The reply should consist solely of the lines from the one with "exposure_s: 1/115" through the final line of the listing, copied exactly, with no pictures.

* [PROVIDED ENTRIES]
^^^^^^^^^^^^^^^^

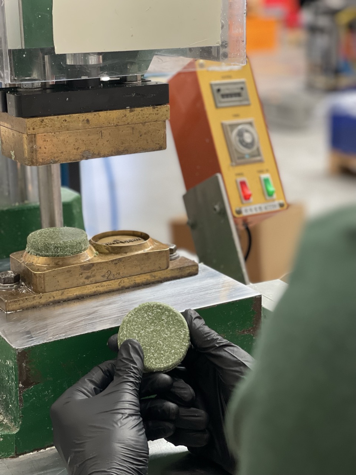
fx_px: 878
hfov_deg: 22.9
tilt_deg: -17.2
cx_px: 178
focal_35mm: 64
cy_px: 238
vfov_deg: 30.3
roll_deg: +1.0
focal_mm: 7.5
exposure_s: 1/115
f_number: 2.2
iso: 250
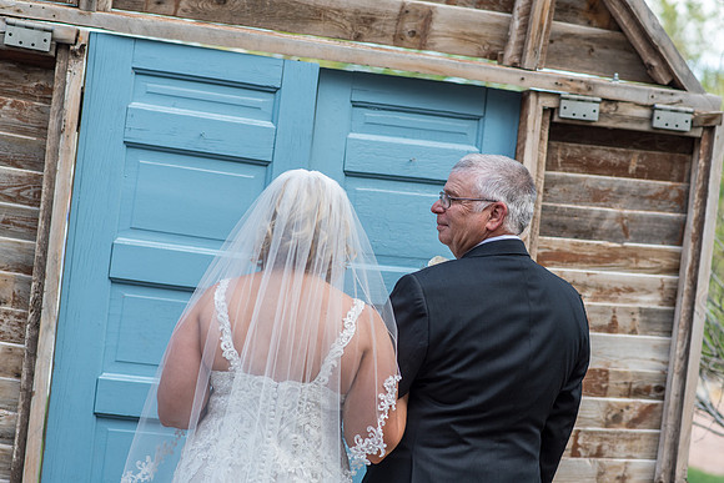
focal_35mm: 85
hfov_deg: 23.9
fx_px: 1710
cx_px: 362
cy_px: 242
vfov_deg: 16.1
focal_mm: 85
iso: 100
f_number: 2.8
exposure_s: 1/320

^^^^^^^^^^^^^^^^

* [YOUR RESPONSE]
exposure_s: 1/115
f_number: 2.2
iso: 250
focal_35mm: 85
hfov_deg: 23.9
fx_px: 1710
cx_px: 362
cy_px: 242
vfov_deg: 16.1
focal_mm: 85
iso: 100
f_number: 2.8
exposure_s: 1/320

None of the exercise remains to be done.